Extracted text »
-*-

Charlotte may have spun words into her web, but some economists say data points can be just as expressive.

National Journal reported last winter on the Atlanta Federal Reserve Bank's new "spider chart" visualizing the labor market's progress. With the January jobs report just a few days away, let's check back in and see how things are moving.

 

The takeaway: The labor utilization indicators—which describe the situation for those who are unemployed—still stink and are further from precrisis levels than other parts of the job market right now.

A quick primer: The "spider chart" looks complicated at first glance. But, really, it's just a way of comparing several job-market indicators at once, and seeing how their progress stacks up. In this instance, the Atlanta Fed is looking at 13 different measures of job-market health.

 

The chart has two rings: One in the middle, which represents the recession-era low point for each indicator, and one on the outside, which represents the indicator's precrisis level. You can see how close each indicator is to getting back to where it was before the financial crisis by looking at its progress along the spoke.

It probably won't surprise you that the dark blue line representing the latest data is farthest from the outer ring, on the whole, for the part of the chart that includes the measurements of unemployment, a separate measure of people who aren't working but want to be, and of people who have to work part time for economic reasons, not personal preference. For these individuals, the recovery is moving at a snail's pace, even as employers are posting more job openings (seen on the opposite side of the chart).

When the Bureau of Labor Statistics releases its latest employment figures on Friday morning, reporters and politicians are likely to seize on two numbers: The unemployment rate and payroll growth. But these can be tricky figures to decipher, reflecting people departing the labor market rather than getting jobs, or showing weakness due to bad weather, respectively. Looking at a range of labor-market indicators, over time, is a good way to avoid falling into the trap of focusing too much on a single data point. But it's also important to remember that the Atlanta Fed's chart doesn't tell the whole story, either. Just a broader piece of it.

-*-

To do »
(a) In the spider chart article, how many measures of job-market health does the Atlanta Fed look at?
(b) Repeat the spider chart article from "National Journal reported" up to and including "market right now.".
The material has no connection to the spider chart article.

-*-

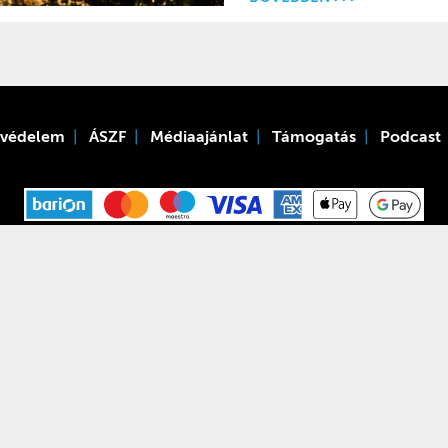
tvédelem
ÁSZF
Médiaajánlat
Támogatás
Podcast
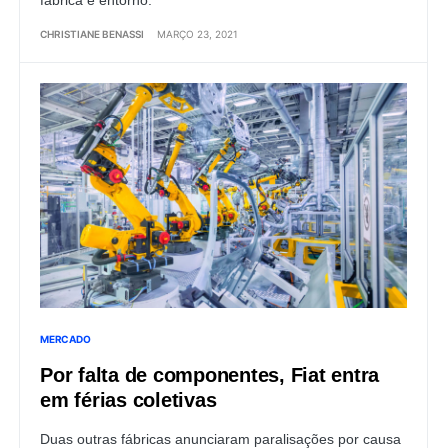
CHRISTIANE BENASSI
MARÇO 23, 2021
MERCADO
Por falta de componentes, Fiat entra
em férias coletivas
Duas outras fábricas anunciaram paralisações por causa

-*-

Answers for each item »
(a) 13 different measures.

(b)
National Journal reported last winter on the Atlanta Federal Reserve Bank's new "spider chart" visualizing the labor market's progress. With the January jobs report just a few days away, let's check back in and see how things are moving.

 

The takeaway: The labor utilization indicators—which describe the situation for those who are unemployed—still stink and are further from precrisis levels than other parts of the job market right now.